Exercise objective:
This exercise requires every record to be repeated exactly.

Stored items
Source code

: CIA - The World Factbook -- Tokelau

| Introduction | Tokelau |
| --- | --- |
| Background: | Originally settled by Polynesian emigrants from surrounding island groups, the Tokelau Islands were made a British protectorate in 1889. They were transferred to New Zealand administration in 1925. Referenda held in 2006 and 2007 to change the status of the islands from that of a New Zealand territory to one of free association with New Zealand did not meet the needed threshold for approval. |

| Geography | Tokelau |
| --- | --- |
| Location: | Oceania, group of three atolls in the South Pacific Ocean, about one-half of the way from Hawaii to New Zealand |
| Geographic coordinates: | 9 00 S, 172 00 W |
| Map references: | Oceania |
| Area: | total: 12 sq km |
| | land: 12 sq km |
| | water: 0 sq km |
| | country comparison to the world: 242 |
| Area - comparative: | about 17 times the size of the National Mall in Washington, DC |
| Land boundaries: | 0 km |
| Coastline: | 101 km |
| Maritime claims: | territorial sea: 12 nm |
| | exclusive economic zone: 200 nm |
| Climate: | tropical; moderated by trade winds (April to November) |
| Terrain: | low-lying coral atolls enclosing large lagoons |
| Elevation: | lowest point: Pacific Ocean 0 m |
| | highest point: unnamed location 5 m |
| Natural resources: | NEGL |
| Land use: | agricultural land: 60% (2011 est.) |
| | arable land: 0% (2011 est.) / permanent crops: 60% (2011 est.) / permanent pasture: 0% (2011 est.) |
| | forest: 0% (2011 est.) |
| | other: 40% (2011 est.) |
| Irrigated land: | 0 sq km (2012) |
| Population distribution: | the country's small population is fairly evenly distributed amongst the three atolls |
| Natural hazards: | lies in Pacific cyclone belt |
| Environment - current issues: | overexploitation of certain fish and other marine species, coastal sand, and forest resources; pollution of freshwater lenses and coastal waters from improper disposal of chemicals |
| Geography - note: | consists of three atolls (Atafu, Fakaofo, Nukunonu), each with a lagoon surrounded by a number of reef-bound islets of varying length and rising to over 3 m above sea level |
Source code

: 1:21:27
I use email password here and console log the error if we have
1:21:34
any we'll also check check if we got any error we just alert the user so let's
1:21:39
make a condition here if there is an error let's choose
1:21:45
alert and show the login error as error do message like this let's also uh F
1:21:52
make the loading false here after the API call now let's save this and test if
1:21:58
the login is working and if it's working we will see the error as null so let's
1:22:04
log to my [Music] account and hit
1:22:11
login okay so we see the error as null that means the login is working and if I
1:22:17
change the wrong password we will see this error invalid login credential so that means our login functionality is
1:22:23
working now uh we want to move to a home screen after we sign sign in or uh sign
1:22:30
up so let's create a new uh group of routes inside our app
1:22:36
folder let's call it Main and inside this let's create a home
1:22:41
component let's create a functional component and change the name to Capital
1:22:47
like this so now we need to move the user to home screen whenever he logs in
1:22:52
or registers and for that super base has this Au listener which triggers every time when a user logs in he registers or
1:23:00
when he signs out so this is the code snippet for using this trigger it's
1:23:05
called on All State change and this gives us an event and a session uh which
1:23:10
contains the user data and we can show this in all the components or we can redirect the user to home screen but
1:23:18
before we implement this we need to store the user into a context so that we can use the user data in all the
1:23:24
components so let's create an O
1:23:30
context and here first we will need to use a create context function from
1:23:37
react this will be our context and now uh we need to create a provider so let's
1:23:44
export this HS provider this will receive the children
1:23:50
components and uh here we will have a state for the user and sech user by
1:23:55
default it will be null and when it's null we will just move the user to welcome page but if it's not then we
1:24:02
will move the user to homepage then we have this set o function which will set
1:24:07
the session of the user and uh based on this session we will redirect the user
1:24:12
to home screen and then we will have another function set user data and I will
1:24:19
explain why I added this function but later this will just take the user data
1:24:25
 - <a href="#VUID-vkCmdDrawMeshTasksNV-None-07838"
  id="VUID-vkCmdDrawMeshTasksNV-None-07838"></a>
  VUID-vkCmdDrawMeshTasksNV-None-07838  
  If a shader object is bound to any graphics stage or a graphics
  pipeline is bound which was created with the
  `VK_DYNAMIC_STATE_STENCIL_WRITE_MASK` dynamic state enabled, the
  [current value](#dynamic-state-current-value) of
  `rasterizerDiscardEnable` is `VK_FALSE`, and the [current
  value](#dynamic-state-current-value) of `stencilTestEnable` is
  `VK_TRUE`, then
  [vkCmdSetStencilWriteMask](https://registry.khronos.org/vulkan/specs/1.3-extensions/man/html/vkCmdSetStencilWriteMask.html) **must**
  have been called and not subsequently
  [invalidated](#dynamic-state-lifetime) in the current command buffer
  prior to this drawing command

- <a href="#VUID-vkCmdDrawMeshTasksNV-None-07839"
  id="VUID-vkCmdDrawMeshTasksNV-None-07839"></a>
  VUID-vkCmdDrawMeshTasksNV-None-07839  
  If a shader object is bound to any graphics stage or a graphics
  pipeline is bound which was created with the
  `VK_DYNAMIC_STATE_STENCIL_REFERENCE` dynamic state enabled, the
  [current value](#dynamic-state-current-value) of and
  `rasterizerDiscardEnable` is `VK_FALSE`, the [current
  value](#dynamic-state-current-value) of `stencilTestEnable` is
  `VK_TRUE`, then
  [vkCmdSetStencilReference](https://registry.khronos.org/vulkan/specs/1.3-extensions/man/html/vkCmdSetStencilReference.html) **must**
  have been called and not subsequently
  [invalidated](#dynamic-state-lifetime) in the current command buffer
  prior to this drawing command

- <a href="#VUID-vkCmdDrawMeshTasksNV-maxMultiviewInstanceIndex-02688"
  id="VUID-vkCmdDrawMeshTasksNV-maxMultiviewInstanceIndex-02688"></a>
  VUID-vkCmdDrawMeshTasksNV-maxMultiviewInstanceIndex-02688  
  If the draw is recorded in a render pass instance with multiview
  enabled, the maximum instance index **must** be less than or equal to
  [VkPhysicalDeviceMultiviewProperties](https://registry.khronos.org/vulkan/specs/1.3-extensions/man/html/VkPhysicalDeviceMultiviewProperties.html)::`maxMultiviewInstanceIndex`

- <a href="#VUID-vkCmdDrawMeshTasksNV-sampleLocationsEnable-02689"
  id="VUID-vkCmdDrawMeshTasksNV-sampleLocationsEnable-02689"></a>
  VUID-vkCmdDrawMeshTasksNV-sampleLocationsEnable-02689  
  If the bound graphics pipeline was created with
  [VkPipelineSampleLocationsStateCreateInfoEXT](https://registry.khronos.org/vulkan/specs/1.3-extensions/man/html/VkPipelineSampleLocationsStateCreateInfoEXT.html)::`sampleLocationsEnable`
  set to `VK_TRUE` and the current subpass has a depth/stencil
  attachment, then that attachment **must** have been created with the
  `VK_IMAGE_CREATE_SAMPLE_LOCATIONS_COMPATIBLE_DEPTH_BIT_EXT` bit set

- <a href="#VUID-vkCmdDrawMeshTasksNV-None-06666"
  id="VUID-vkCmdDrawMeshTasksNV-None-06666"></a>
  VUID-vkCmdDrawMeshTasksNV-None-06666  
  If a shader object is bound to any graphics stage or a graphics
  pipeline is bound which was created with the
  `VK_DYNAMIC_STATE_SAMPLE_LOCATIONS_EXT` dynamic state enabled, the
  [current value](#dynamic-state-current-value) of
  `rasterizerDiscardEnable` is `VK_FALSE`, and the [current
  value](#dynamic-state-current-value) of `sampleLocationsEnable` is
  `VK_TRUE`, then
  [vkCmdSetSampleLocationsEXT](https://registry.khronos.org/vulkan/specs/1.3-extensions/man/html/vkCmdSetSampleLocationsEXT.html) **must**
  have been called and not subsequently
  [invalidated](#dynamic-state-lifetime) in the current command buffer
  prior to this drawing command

Exercise answer:
Source code

: CIA - The World Factbook -- Tokelau

| Introduction | Tokelau |
| --- | --- |
| Background: | Originally settled by Polynesian emigrants from surrounding island groups, the Tokelau Islands were made a British protectorate in 1889. They were transferred to New Zealand administration in 1925. Referenda held in 2006 and 2007 to change the status of the islands from that of a New Zealand territory to one of free association with New Zealand did not meet the needed threshold for approval. |

| Geography | Tokelau |
| --- | --- |
| Location: | Oceania, group of three atolls in the South Pacific Ocean, about one-half of the way from Hawaii to New Zealand |
| Geographic coordinates: | 9 00 S, 172 00 W |
| Map references: | Oceania |
| Area: | total: 12 sq km |
| | land: 12 sq km |
| | water: 0 sq km |
| | country comparison to the world: 242 |
| Area - comparative: | about 17 times the size of the National Mall in Washington, DC |
| Land boundaries: | 0 km |
| Coastline: | 101 km |
| Maritime claims: | territorial sea: 12 nm |
| | exclusive economic zone: 200 nm |
| Climate: | tropical; moderated by trade winds (April to November) |
| Terrain: | low-lying coral atolls enclosing large lagoons |
| Elevation: | lowest point: Pacific Ocean 0 m |
| | highest point: unnamed location 5 m |
| Natural resources: | NEGL |
| Land use: | agricultural land: 60% (2011 est.) |
| | arable land: 0% (2011 est.) / permanent crops: 60% (2011 est.) / permanent pasture: 0% (2011 est.) |
| | forest: 0% (2011 est.) |
| | other: 40% (2011 est.) |
| Irrigated land: | 0 sq km (2012) |
| Population distribution: | the country's small population is fairly evenly distributed amongst the three atolls |
| Natural hazards: | lies in Pacific cyclone belt |
| Environment - current issues: | overexploitation of certain fish and other marine species, coastal sand, and forest resources; pollution of freshwater lenses and coastal waters from improper disposal of chemicals |
| Geography - note: | consists of three atolls (Atafu, Fakaofo, Nukunonu), each with a lagoon surrounded by a number of reef-bound islets of varying length and rising to over 3 m above sea level |
Source code

: 1:21:27
I use email password here and console log the error if we have
1:21:34
any we'll also check check if we got any error we just alert the user so let's
1:21:39
make a condition here if there is an error let's choose
1:21:45
alert and show the login error as error do message like this let's also uh F
1:21:52
make the loading false here after the API call now let's save this and test if
1:21:58
the login is working and if it's working we will see the error as null so let's
1:22:04
log to my [Music] account and hit
1:22:11
login okay so we see the error as null that means the login is working and if I
1:22:17
change the wrong password we will see this error invalid login credential so that means our login functionality is
1:22:23
working now uh we want to move to a home screen after we sign sign in or uh sign
1:22:30
up so let's create a new uh group of routes inside our app
1:22:36
folder let's call it Main and inside this let's create a home
1:22:41
component let's create a functional component and change the name to Capital
1:22:47
like this so now we need to move the user to home screen whenever he logs in
1:22:52
or registers and for that super base has this Au listener which triggers every time when a user logs in he registers or
1:23:00
when he signs out so this is the code snippet for using this trigger it's
1:23:05
called on All State change and this gives us an event and a session uh which
1:23:10
contains the user data and we can show this in all the components or we can redirect the user to home screen but
1:23:18
before we implement this we need to store the user into a context so that we can use the user data in all the
1:23:24
components so let's create an O
1:23:30
context and here first we will need to use a create context function from
1:23:37
react this will be our context and now uh we need to create a provider so let's
1:23:44
export this HS provider this will receive the children
1:23:50
components and uh here we will have a state for the user and sech user by
1:23:55
default it will be null and when it's null we will just move the user to welcome page but if it's not then we
1:24:02
will move the user to homepage then we have this set o function which will set
1:24:07
the session of the user and uh based on this session we will redirect the user
1:24:12
to home screen and then we will have another function set user data and I will
1:24:19
explain why I added this function but later this will just take the user data
1:24:25
 - <a href="#VUID-vkCmdDrawMeshTasksNV-None-07838"
  id="VUID-vkCmdDrawMeshTasksNV-None-07838"></a>
  VUID-vkCmdDrawMeshTasksNV-None-07838  
  If a shader object is bound to any graphics stage or a graphics
  pipeline is bound which was created with the
  `VK_DYNAMIC_STATE_STENCIL_WRITE_MASK` dynamic state enabled, the
  [current value](#dynamic-state-current-value) of
  `rasterizerDiscardEnable` is `VK_FALSE`, and the [current
  value](#dynamic-state-current-value) of `stencilTestEnable` is
  `VK_TRUE`, then
  [vkCmdSetStencilWriteMask](https://registry.khronos.org/vulkan/specs/1.3-extensions/man/html/vkCmdSetStencilWriteMask.html) **must**
  have been called and not subsequently
  [invalidated](#dynamic-state-lifetime) in the current command buffer
  prior to this drawing command

- <a href="#VUID-vkCmdDrawMeshTasksNV-None-07839"
  id="VUID-vkCmdDrawMeshTasksNV-None-07839"></a>
  VUID-vkCmdDrawMeshTasksNV-None-07839  
  If a shader object is bound to any graphics stage or a graphics
  pipeline is bound which was created with the
  `VK_DYNAMIC_STATE_STENCIL_REFERENCE` dynamic state enabled, the
  [current value](#dynamic-state-current-value) of and
  `rasterizerDiscardEnable` is `VK_FALSE`, the [current
  value](#dynamic-state-current-value) of `stencilTestEnable` is
  `VK_TRUE`, then
  [vkCmdSetStencilReference](https://registry.khronos.org/vulkan/specs/1.3-extensions/man/html/vkCmdSetStencilReference.html) **must**
  have been called and not subsequently
  [invalidated](#dynamic-state-lifetime) in the current command buffer
  prior to this drawing command

- <a href="#VUID-vkCmdDrawMeshTasksNV-maxMultiviewInstanceIndex-02688"
  id="VUID-vkCmdDrawMeshTasksNV-maxMultiviewInstanceIndex-02688"></a>
  VUID-vkCmdDrawMeshTasksNV-maxMultiviewInstanceIndex-02688  
  If the draw is recorded in a render pass instance with multiview
  enabled, the maximum instance index **must** be less than or equal to
  [VkPhysicalDeviceMultiviewProperties](https://registry.khronos.org/vulkan/specs/1.3-extensions/man/html/VkPhysicalDeviceMultiviewProperties.html)::`maxMultiviewInstanceIndex`

- <a href="#VUID-vkCmdDrawMeshTasksNV-sampleLocationsEnable-02689"
  id="VUID-vkCmdDrawMeshTasksNV-sampleLocationsEnable-02689"></a>
  VUID-vkCmdDrawMeshTasksNV-sampleLocationsEnable-02689  
  If the bound graphics pipeline was created with
  [VkPipelineSampleLocationsStateCreateInfoEXT](https://registry.khronos.org/vulkan/specs/1.3-extensions/man/html/VkPipelineSampleLocationsStateCreateInfoEXT.html)::`sampleLocationsEnable`
  set to `VK_TRUE` and the current subpass has a depth/stencil
  attachment, then that attachment **must** have been created with the
  `VK_IMAGE_CREATE_SAMPLE_LOCATIONS_COMPATIBLE_DEPTH_BIT_EXT` bit set

- <a href="#VUID-vkCmdDrawMeshTasksNV-None-06666"
  id="VUID-vkCmdDrawMeshTasksNV-None-06666"></a>
  VUID-vkCmdDrawMeshTasksNV-None-06666  
  If a shader object is bound to any graphics stage or a graphics
  pipeline is bound which was created with the
  `VK_DYNAMIC_STATE_SAMPLE_LOCATIONS_EXT` dynamic state enabled, the
  [current value](#dynamic-state-current-value) of
  `rasterizerDiscardEnable` is `VK_FALSE`, and the [current
  value](#dynamic-state-current-value) of `sampleLocationsEnable` is
  `VK_TRUE`, then
  [vkCmdSetSampleLocationsEXT](https://registry.khronos.org/vulkan/specs/1.3-extensions/man/html/vkCmdSetSampleLocationsEXT.html) **must**
  have been called and not subsequently
  [invalidated](#dynamic-state-lifetime) in the current command buffer
  prior to this drawing command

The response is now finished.